Hôtel caméléon
En s’inspirant de la Casa del Fascio, de Giuseppe Terragni, qui date des années 30 et qui, aujourd’hui, abrite à Côme la police douanière et financière, Patricia a fait coup double : son grand parallélépipède est juché sur les ruines de pierre grise locale (la pierre de Moltrasio) de la bâtisse d’origine, qui fut rasée. Il joue sur les effets de pleins et de vides, mais sa géométrie rationaliste est adoucie par la présence de brise-soleil en bois (local également, le ceppo lombardo). « L’idée avec ces panneaux de bois, explique l’architecte, était de donner aux hôtes le choix de créer un espace en harmonie avec la nature, de régler l’entrée de la lumière, tout en faisant en sorte que le bâtiment s’intègre au paysage. »
Depuis l’autre côté de la rive, effectivement, l’édifice est quasiment invisible. Cette harmonie est renforcée par la chorégraphie végétale signée du paysagiste Flavio Pollano et contresignée par les murs végétaux de Patrick Blanc, pour qui « le design des plantes reproduit les ondulations de la surface du lac ». Cet accord avec la nature se poursuit à l’intérieur avec le choix de la pierre de Fossena, le travertin dans les salles de bains, le granit, le frêne et le noyer. Toutes les variantes de couleur du lac sont reproduites sur les tissus, les tapis, les coussins… dans une symphonie de verts, d’azur, de bronze, de cuivre et de gris. « Je me suis inspirée des couleurs du lac, du scintillement de l’eau, des montagnes et du village de Torno. Nous avons utilisé des matériaux naturels pour procurer au lieu une durabilité et une élégance intemporelles. Je voulais que le lac soit sans cesse présent dans l’hôtel. »
L’escalier central (produit par Fontanot) a été pensé par Patricia comme un atrium aérien de verre, de bois et de tubes de métal, comme suspendu.

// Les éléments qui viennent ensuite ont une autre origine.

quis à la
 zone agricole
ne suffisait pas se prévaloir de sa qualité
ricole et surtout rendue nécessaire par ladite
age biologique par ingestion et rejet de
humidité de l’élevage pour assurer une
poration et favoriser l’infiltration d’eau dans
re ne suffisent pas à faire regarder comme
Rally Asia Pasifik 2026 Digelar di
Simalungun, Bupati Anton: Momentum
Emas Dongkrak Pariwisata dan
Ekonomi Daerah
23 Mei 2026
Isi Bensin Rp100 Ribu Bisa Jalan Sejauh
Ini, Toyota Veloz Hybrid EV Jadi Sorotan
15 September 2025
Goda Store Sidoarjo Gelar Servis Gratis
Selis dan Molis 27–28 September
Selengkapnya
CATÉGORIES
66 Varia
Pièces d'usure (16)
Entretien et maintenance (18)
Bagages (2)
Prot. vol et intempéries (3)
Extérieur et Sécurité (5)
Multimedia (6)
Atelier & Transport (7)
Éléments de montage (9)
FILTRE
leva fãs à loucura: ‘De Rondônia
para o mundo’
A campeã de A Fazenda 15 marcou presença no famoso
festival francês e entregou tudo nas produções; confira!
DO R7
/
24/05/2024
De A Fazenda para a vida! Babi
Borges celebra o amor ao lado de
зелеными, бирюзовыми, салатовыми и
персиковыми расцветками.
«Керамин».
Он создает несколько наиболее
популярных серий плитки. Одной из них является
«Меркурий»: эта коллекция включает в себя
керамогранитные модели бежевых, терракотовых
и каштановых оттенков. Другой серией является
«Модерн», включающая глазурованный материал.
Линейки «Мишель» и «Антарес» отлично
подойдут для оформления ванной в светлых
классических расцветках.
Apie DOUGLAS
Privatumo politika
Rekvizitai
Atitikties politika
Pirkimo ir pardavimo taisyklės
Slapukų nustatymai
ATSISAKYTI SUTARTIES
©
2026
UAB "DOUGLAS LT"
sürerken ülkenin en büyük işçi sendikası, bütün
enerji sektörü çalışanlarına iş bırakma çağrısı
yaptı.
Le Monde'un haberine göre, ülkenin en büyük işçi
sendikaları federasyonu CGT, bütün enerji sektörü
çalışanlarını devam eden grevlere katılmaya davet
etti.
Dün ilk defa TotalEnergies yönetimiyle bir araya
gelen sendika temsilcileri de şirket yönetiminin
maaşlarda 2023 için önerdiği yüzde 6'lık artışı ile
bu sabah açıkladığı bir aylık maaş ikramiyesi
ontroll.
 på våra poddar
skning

Une élégance servie par l’excellence des savoir-faire locaux (faut-il rappeler que la Brianza, autour de Milan, est le fief de la production du design « made in Italy » ?), à tel point que la clientèle internationale attendue ici, si elle n’est pas d’emblée réceptive à cette démonstration d’excellence, sera dans tous les cas sensible à ce style fantasmé d’une Italie des années 50, parachevée par les deux Jetto et la Vaporina Riva qui emportent les hôtes pour de petites virées sur le lac. Lesquels pourront y admirer le luxe Renaissance de la villa d’Este ou les multiples demeures au charme suranné, dont l’histoire des propriétaires – danseuse russe du XIXe ou célébrité actuelle vantant des arômes de café – ajoute à l’enchantement du lac.
Cet héritage historique se retrouve notamment dans le traitement du restaurant (dirigé par l’étoilé Andrea Berton), dont « les motifs au sol sont inspirés des pinces à cheveux du personnage de Lucia dans le roman d’Alessandro Manzoni Les Fiancés (1821) », confie Patricia. Pour elle, « faire un hôtel, c’est créer une connexion entre l’espace et les clients, donner un vrai sens à l’hospitalité, provoquer de l’empathie ». Une hospitalité orchestrée par le directeur de l’hôtel, Samy M. Ghachem, à la décontraction tout américaine.